=== Entries shown ===
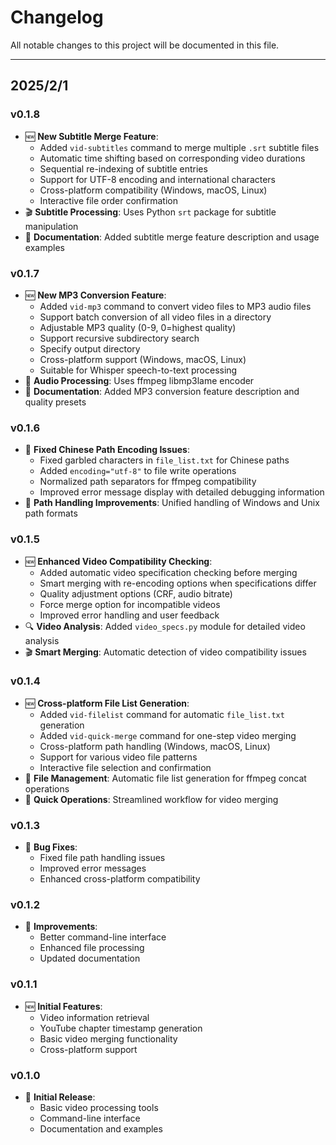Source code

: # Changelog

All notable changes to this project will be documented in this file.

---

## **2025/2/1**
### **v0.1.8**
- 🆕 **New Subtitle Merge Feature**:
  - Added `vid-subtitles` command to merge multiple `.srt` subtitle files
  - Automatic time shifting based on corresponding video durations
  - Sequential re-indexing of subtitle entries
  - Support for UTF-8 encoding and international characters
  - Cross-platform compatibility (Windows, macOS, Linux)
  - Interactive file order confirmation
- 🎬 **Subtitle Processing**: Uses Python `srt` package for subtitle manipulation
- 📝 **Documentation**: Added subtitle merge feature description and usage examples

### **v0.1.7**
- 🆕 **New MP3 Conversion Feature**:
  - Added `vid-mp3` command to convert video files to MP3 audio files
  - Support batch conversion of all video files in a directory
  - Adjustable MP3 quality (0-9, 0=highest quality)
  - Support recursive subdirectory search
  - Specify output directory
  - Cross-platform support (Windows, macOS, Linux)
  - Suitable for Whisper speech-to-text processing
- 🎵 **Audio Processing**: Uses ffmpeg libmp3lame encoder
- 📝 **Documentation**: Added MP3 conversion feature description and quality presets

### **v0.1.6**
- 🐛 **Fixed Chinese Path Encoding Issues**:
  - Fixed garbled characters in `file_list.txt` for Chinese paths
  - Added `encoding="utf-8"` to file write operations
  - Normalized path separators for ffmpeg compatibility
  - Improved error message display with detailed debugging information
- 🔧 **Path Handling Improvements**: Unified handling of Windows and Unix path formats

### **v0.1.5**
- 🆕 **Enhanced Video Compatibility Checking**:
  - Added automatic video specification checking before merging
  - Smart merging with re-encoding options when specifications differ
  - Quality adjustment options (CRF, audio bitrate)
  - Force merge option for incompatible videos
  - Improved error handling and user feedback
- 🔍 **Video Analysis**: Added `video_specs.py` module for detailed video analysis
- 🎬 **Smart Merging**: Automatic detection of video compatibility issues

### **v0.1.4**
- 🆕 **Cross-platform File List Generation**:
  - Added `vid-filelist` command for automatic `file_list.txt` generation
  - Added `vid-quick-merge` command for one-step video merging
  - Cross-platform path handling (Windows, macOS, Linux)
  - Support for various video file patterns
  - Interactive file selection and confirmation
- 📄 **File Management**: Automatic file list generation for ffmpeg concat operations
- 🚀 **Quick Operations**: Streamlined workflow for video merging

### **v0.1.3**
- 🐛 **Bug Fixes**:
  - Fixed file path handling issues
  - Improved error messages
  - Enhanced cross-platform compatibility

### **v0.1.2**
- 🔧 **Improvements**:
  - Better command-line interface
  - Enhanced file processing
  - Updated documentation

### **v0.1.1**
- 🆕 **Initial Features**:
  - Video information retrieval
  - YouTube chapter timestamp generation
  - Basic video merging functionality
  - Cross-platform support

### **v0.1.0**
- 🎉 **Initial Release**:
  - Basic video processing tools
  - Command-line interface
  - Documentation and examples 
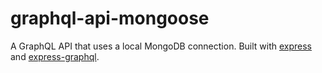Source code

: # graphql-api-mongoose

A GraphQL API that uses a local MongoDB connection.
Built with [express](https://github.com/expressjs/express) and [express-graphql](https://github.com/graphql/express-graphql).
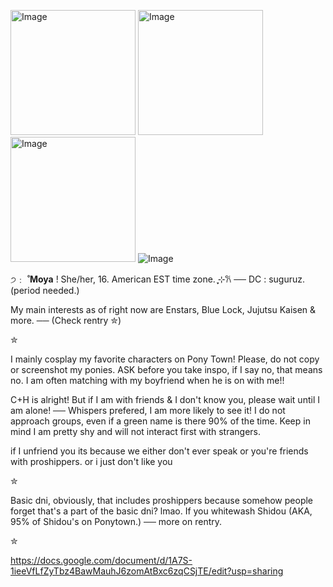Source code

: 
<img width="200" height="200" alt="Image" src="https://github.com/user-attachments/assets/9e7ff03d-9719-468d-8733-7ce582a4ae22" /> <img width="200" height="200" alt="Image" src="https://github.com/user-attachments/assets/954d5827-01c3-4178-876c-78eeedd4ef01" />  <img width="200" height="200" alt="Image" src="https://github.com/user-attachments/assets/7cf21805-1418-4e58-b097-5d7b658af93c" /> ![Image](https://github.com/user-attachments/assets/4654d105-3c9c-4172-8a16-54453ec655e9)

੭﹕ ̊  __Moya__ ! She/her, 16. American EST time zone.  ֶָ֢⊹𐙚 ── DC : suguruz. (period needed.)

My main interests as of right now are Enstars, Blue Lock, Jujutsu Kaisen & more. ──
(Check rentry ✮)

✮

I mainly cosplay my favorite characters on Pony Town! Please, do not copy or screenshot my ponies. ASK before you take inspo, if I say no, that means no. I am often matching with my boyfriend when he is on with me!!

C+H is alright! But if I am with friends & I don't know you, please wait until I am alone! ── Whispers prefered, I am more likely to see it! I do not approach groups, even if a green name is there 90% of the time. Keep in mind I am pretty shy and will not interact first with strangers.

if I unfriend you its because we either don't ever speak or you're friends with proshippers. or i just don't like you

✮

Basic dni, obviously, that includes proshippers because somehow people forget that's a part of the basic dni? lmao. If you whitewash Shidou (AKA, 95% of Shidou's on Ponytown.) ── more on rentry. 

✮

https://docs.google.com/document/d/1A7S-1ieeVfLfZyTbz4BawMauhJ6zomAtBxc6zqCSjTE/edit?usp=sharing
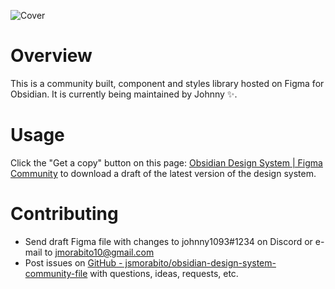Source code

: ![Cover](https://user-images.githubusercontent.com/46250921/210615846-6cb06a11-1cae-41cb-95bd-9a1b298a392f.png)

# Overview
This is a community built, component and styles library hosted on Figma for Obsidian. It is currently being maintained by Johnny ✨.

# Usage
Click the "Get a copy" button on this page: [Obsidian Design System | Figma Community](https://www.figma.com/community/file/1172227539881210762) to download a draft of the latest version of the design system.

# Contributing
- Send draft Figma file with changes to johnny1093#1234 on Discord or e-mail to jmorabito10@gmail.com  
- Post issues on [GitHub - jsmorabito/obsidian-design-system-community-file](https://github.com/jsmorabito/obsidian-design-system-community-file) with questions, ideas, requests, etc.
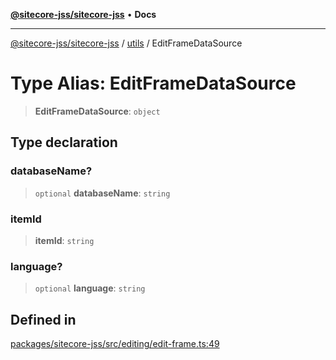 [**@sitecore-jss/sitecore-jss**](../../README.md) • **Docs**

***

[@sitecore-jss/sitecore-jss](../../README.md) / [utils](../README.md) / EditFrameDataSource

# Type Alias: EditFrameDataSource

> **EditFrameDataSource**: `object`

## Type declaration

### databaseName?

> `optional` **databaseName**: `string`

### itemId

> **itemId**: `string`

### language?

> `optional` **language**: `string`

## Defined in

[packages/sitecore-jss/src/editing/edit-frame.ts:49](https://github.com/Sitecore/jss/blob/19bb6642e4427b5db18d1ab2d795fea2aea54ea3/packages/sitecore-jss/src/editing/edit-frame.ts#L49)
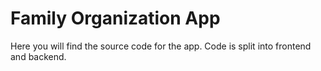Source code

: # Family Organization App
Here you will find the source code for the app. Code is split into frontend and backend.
===
## Work item
Pictures aren't part of the copy; return each record above exactly.

## Output for this exercise
Source code

: # Changelog

All notable changes to this project will be documented in this file.

---

## **2025/2/1**
### **v0.1.8**
- 🆕 **New Subtitle Merge Feature**:
  - Added `vid-subtitles` command to merge multiple `.srt` subtitle files
  - Automatic time shifting based on corresponding video durations
  - Sequential re-indexing of subtitle entries
  - Support for UTF-8 encoding and international characters
  - Cross-platform compatibility (Windows, macOS, Linux)
  - Interactive file order confirmation
- 🎬 **Subtitle Processing**: Uses Python `srt` package for subtitle manipulation
- 📝 **Documentation**: Added subtitle merge feature description and usage examples

### **v0.1.7**
- 🆕 **New MP3 Conversion Feature**:
  - Added `vid-mp3` command to convert video files to MP3 audio files
  - Support batch conversion of all video files in a directory
  - Adjustable MP3 quality (0-9, 0=highest quality)
  - Support recursive subdirectory search
  - Specify output directory
  - Cross-platform support (Windows, macOS, Linux)
  - Suitable for Whisper speech-to-text processing
- 🎵 **Audio Processing**: Uses ffmpeg libmp3lame encoder
- 📝 **Documentation**: Added MP3 conversion feature description and quality presets

### **v0.1.6**
- 🐛 **Fixed Chinese Path Encoding Issues**:
  - Fixed garbled characters in `file_list.txt` for Chinese paths
  - Added `encoding="utf-8"` to file write operations
  - Normalized path separators for ffmpeg compatibility
  - Improved error message display with detailed debugging information
- 🔧 **Path Handling Improvements**: Unified handling of Windows and Unix path formats

### **v0.1.5**
- 🆕 **Enhanced Video Compatibility Checking**:
  - Added automatic video specification checking before merging
  - Smart merging with re-encoding options when specifications differ
  - Quality adjustment options (CRF, audio bitrate)
  - Force merge option for incompatible videos
  - Improved error handling and user feedback
- 🔍 **Video Analysis**: Added `video_specs.py` module for detailed video analysis
- 🎬 **Smart Merging**: Automatic detection of video compatibility issues

### **v0.1.4**
- 🆕 **Cross-platform File List Generation**:
  - Added `vid-filelist` command for automatic `file_list.txt` generation
  - Added `vid-quick-merge` command for one-step video merging
  - Cross-platform path handling (Windows, macOS, Linux)
  - Support for various video file patterns
  - Interactive file selection and confirmation
- 📄 **File Management**: Automatic file list generation for ffmpeg concat operations
- 🚀 **Quick Operations**: Streamlined workflow for video merging

### **v0.1.3**
- 🐛 **Bug Fixes**:
  - Fixed file path handling issues
  - Improved error messages
  - Enhanced cross-platform compatibility

### **v0.1.2**
- 🔧 **Improvements**:
  - Better command-line interface
  - Enhanced file processing
  - Updated documentation

### **v0.1.1**
- 🆕 **Initial Features**:
  - Video information retrieval
  - YouTube chapter timestamp generation
  - Basic video merging functionality
  - Cross-platform support

### **v0.1.0**
- 🎉 **Initial Release**:
  - Basic video processing tools
  - Command-line interface
  - Documentation and examples 
Source code

: # graphql-api-mongoose

A GraphQL API that uses a local MongoDB connection.
Built with [express](https://github.com/expressjs/express) and [express-graphql](https://github.com/graphql/express-graphql).
Source code

: 
<img width="200" height="200" alt="Image" src="https://github.com/user-attachments/assets/9e7ff03d-9719-468d-8733-7ce582a4ae22" /> <img width="200" height="200" alt="Image" src="https://github.com/user-attachments/assets/954d5827-01c3-4178-876c-78eeedd4ef01" />  <img width="200" height="200" alt="Image" src="https://github.com/user-attachments/assets/7cf21805-1418-4e58-b097-5d7b658af93c" /> ![Image](https://github.com/user-attachments/assets/4654d105-3c9c-4172-8a16-54453ec655e9)

੭﹕ ̊  __Moya__ ! She/her, 16. American EST time zone.  ֶָ֢⊹𐙚 ── DC : suguruz. (period needed.)

My main interests as of right now are Enstars, Blue Lock, Jujutsu Kaisen & more. ──
(Check rentry ✮)

✮

I mainly cosplay my favorite characters on Pony Town! Please, do not copy or screenshot my ponies. ASK before you take inspo, if I say no, that means no. I am often matching with my boyfriend when he is on with me!!

C+H is alright! But if I am with friends & I don't know you, please wait until I am alone! ── Whispers prefered, I am more likely to see it! I do not approach groups, even if a green name is there 90% of the time. Keep in mind I am pretty shy and will not interact first with strangers.

if I unfriend you its because we either don't ever speak or you're friends with proshippers. or i just don't like you

✮

Basic dni, obviously, that includes proshippers because somehow people forget that's a part of the basic dni? lmao. If you whitewash Shidou (AKA, 95% of Shidou's on Ponytown.) ── more on rentry. 

✮

https://docs.google.com/document/d/1A7S-1ieeVfLfZyTbz4BawMauhJ6zomAtBxc6zqCSjTE/edit?usp=sharing
Source code

: ![Cover](https://user-images.githubusercontent.com/46250921/210615846-6cb06a11-1cae-41cb-95bd-9a1b298a392f.png)

# Overview
This is a community built, component and styles library hosted on Figma for Obsidian. It is currently being maintained by Johnny ✨.

# Usage
Click the "Get a copy" button on this page: [Obsidian Design System | Figma Community](https://www.figma.com/community/file/1172227539881210762) to download a draft of the latest version of the design system.

# Contributing
- Send draft Figma file with changes to johnny1093#1234 on Discord or e-mail to jmorabito10@gmail.com  
- Post issues on [GitHub - jsmorabito/obsidian-design-system-community-file](https://github.com/jsmorabito/obsidian-design-system-community-file) with questions, ideas, requests, etc.
 [**@sitecore-jss/sitecore-jss**](../../README.md) • **Docs**

***

[@sitecore-jss/sitecore-jss](../../README.md) / [utils](../README.md) / EditFrameDataSource

# Type Alias: EditFrameDataSource

> **EditFrameDataSource**: `object`

## Type declaration

### databaseName?

> `optional` **databaseName**: `string`

### itemId

> **itemId**: `string`

### language?

> `optional` **language**: `string`

## Defined in

[packages/sitecore-jss/src/editing/edit-frame.ts:49](https://github.com/Sitecore/jss/blob/19bb6642e4427b5db18d1ab2d795fea2aea54ea3/packages/sitecore-jss/src/editing/edit-frame.ts#L49)
Source code

: # Family Organization App
Here you will find the source code for the app. Code is split into frontend and backend.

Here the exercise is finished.